→ Exercise inputs:
------------------------------------------------

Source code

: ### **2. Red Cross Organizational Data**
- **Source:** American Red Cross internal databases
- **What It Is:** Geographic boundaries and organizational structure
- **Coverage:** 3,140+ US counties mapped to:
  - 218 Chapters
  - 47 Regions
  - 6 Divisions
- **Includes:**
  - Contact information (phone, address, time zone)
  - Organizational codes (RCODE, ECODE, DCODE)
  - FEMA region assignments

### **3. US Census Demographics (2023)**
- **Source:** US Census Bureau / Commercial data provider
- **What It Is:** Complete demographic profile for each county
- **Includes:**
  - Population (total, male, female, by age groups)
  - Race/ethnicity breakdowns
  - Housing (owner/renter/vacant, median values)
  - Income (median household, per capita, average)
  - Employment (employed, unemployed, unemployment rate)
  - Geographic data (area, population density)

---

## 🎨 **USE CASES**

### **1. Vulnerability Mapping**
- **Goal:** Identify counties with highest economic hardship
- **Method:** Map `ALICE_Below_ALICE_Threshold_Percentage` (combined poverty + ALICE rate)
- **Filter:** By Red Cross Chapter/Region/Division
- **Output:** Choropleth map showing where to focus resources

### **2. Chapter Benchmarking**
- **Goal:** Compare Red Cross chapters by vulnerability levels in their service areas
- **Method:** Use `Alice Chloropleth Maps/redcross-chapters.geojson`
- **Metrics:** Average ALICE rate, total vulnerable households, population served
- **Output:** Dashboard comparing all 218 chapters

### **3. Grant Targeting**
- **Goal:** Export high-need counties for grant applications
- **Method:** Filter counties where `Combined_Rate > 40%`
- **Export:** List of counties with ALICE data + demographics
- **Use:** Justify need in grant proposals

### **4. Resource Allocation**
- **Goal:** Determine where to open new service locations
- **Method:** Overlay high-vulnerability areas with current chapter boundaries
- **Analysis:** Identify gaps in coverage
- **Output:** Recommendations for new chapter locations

------------------------------------------------

→ Your task: Please print the full listing above verbatim, line for line.

→ Answer to this task:
Source code

: ### **2. Red Cross Organizational Data**
- **Source:** American Red Cross internal databases
- **What It Is:** Geographic boundaries and organizational structure
- **Coverage:** 3,140+ US counties mapped to:
  - 218 Chapters
  - 47 Regions
  - 6 Divisions
- **Includes:**
  - Contact information (phone, address, time zone)
  - Organizational codes (RCODE, ECODE, DCODE)
  - FEMA region assignments

### **3. US Census Demographics (2023)**
- **Source:** US Census Bureau / Commercial data provider
- **What It Is:** Complete demographic profile for each county
- **Includes:**
  - Population (total, male, female, by age groups)
  - Race/ethnicity breakdowns
  - Housing (owner/renter/vacant, median values)
  - Income (median household, per capita, average)
  - Employment (employed, unemployed, unemployment rate)
  - Geographic data (area, population density)

---

## 🎨 **USE CASES**

### **1. Vulnerability Mapping**
- **Goal:** Identify counties with highest economic hardship
- **Method:** Map `ALICE_Below_ALICE_Threshold_Percentage` (combined poverty + ALICE rate)
- **Filter:** By Red Cross Chapter/Region/Division
- **Output:** Choropleth map showing where to focus resources

### **2. Chapter Benchmarking**
- **Goal:** Compare Red Cross chapters by vulnerability levels in their service areas
- **Method:** Use `Alice Chloropleth Maps/redcross-chapters.geojson`
- **Metrics:** Average ALICE rate, total vulnerable households, population served
- **Output:** Dashboard comparing all 218 chapters

### **3. Grant Targeting**
- **Goal:** Export high-need counties for grant applications
- **Method:** Filter counties where `Combined_Rate > 40%`
- **Export:** List of counties with ALICE data + demographics
- **Use:** Justify need in grant proposals

### **4. Resource Allocation**
- **Goal:** Determine where to open new service locations
- **Method:** Overlay high-vulnerability areas with current chapter boundaries
- **Analysis:** Identify gaps in coverage
- **Output:** Recommendations for new chapter locations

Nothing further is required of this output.